El detalle de acunar el cuenco entre la palma y los dedos viene de la costumbre antigua de comer en el suelo. Si tomamos, por ejemplo, la sopa de miso -otra gran joya gastronómica-, podemos comprender a Tanizaki: “desde que destapas un cuenco de laca hasta que te lo llevas a la boca, experimentas el placer de contemplar en sus profundidades oscuras un líquido cuyo color apenas se distingue del color del continente y que se estanca, silencioso, en el fondo. Imposible discernir la naturaleza de lo que hay en las tinieblas del cuenco, pero tu mano percibe una lenta oscilación fluida, una ligera exudación que cubre los bordes del cuenco y que dice que hay un vapor y el perfume que exhala dicho vapor ofrece un sutil anticipo del sabor del líquido antes de que te llene la boca…”

Hay otras historias con sabor de zen. En 1237, el maestro Dogen redactó unas Instrucciones para el cocinero (tenzo) de un monasterio. Allí se dice: “Remangándose es como el tenzo realiza el espíritu de la Vía. Tened cuidado de no confundir un grano de arroz con un grano de arena”. El texto recoge varias iluminaciones o satori: la anciana que ofreció al buda, con un corazón puro, el agua con que había lavado su arroz; el rey Ashoka, ya moribundo, ofreciendo medio mango a un monasterio; el maestro Tozan Shuso, que respondió al monje que le preguntaba sobre el buda: “¡Tres libras de sésamo!”… También el cocinero puede alcanzar su satori poniendo toda su atención en la preparación de la comida, sin perder el tiempo en cosas inútiles.

Ese es también el espíritu de la Vía del té –chadô, chanoyu-, tal como lo expresó Sen Rikyû: “El té no es más que esto: Primero calientas el agua, luego preparas el té. Luego lo bebes correctamente. Eso es todo lo que necesitas saber.” Rikyû perfeccionó la Vía ahondando en los valores del wabi (frugalidad, simplicidad y humildad), con detalles como la puerta baja de la cabaña, que obligaba a todos a entrar agachándose, o la norma, para los samurai, de dejar fuera la espada… Un dicho esotérico lo resume así: “el sabor del té y el sabor del zen son uno” (cha zen ichi imi).

| Acción requerida 1 |
Convierte en una lista numerada todas las entradas siguientes de puntos clave corporales y cuadros delimitadores, sin incluir las líneas en blanco.

| Sección de datos |
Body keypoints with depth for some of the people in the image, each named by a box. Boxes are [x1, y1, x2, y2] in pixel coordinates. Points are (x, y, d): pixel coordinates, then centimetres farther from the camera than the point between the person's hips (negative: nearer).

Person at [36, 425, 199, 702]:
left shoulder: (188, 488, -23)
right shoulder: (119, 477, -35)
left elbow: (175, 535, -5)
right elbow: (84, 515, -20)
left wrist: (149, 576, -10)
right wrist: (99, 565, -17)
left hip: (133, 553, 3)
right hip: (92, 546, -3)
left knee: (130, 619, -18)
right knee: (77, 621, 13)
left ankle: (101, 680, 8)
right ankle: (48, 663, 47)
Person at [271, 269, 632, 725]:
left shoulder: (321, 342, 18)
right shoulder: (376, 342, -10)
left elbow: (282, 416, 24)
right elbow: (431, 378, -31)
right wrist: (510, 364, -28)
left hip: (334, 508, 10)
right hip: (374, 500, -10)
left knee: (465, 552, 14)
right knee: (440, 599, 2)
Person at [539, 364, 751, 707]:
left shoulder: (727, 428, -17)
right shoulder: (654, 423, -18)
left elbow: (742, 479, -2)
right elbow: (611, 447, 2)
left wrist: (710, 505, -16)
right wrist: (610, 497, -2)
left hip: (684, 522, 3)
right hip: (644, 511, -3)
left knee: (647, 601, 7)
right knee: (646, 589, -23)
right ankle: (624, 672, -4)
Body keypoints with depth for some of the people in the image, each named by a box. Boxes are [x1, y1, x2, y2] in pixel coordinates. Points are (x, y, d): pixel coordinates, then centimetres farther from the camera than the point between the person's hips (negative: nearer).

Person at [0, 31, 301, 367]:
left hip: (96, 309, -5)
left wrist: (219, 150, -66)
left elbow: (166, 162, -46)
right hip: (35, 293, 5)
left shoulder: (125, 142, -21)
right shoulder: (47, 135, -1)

| Acción requerida 2 |
Transcribe del extracto el pasaje que va desde "Hay otras historias" hasta "en cosas inútiles.", ambos incluidos.

| Solución del ejercicio 1 |
1. Body keypoints with depth for some of the people in the image, each named by a box. Boxes are [x1, y1, x2, y2] in pixel coordinates. Points are (x, y, d): pixel coordinates, then centimetres farther from the camera than the point between the person's hips (negative: nearer).
2. Person at [36, 425, 199, 702]:
3. left shoulder: (188, 488, -23)
4. right shoulder: (119, 477, -35)
5. left elbow: (175, 535, -5)
6. right elbow: (84, 515, -20)
7. left wrist: (149, 576, -10)
8. right wrist: (99, 565, -17)
9. left hip: (133, 553, 3)
10. right hip: (92, 546, -3)
11. left knee: (130, 619, -18)
12. right knee: (77, 621, 13)
13. left ankle: (101, 680, 8)
14. right ankle: (48, 663, 47)
15. Person at [271, 269, 632, 725]:
16. left shoulder: (321, 342, 18)
17. right shoulder: (376, 342, -10)
18. left elbow: (282, 416, 24)
19. right elbow: (431, 378, -31)
20. right wrist: (510, 364, -28)
21. left hip: (334, 508, 10)
22. right hip: (374, 500, -10)
23. left knee: (465, 552, 14)
24. right knee: (440, 599, 2)
25. Person at [539, 364, 751, 707]:
26. left shoulder: (727, 428, -17)
27. right shoulder: (654, 423, -18)
28. left elbow: (742, 479, -2)
29. right elbow: (611, 447, 2)
30. left wrist: (710, 505, -16)
31. right wrist: (610, 497, -2)
32. left hip: (684, 522, 3)
33. right hip: (644, 511, -3)
34. left knee: (647, 601, 7)
35. right knee: (646, 589, -23)
36. right ankle: (624, 672, -4)
37. Body keypoints with depth for some of the people in the image, each named by a box. Boxes are [x1, y1, x2, y2] in pixel coordinates. Points are (x, y, d): pixel coordinates, then centimetres farther from the camera than the point between the person's hips (negative: nearer).
38. Person at [0, 31, 301, 367]:
39. left hip: (96, 309, -5)
40. left wrist: (219, 150, -66)
41. left elbow: (166, 162, -46)
42. right hip: (35, 293, 5)
43. left shoulder: (125, 142, -21)
44. right shoulder: (47, 135, -1)

| Solución del ejercicio 2 |
Hay otras historias con sabor de zen. En 1237, el maestro Dogen redactó unas Instrucciones para el cocinero (tenzo) de un monasterio. Allí se dice: “Remangándose es como el tenzo realiza el espíritu de la Vía. Tened cuidado de no confundir un grano de arroz con un grano de arena”. El texto recoge varias iluminaciones o satori: la anciana que ofreció al buda, con un corazón puro, el agua con que había lavado su arroz; el rey Ashoka, ya moribundo, ofreciendo medio mango a un monasterio; el maestro Tozan Shuso, que respondió al monje que le preguntaba sobre el buda: “¡Tres libras de sésamo!”… También el cocinero puede alcanzar su satori poniendo toda su atención en la preparación de la comida, sin perder el tiempo en cosas inútiles.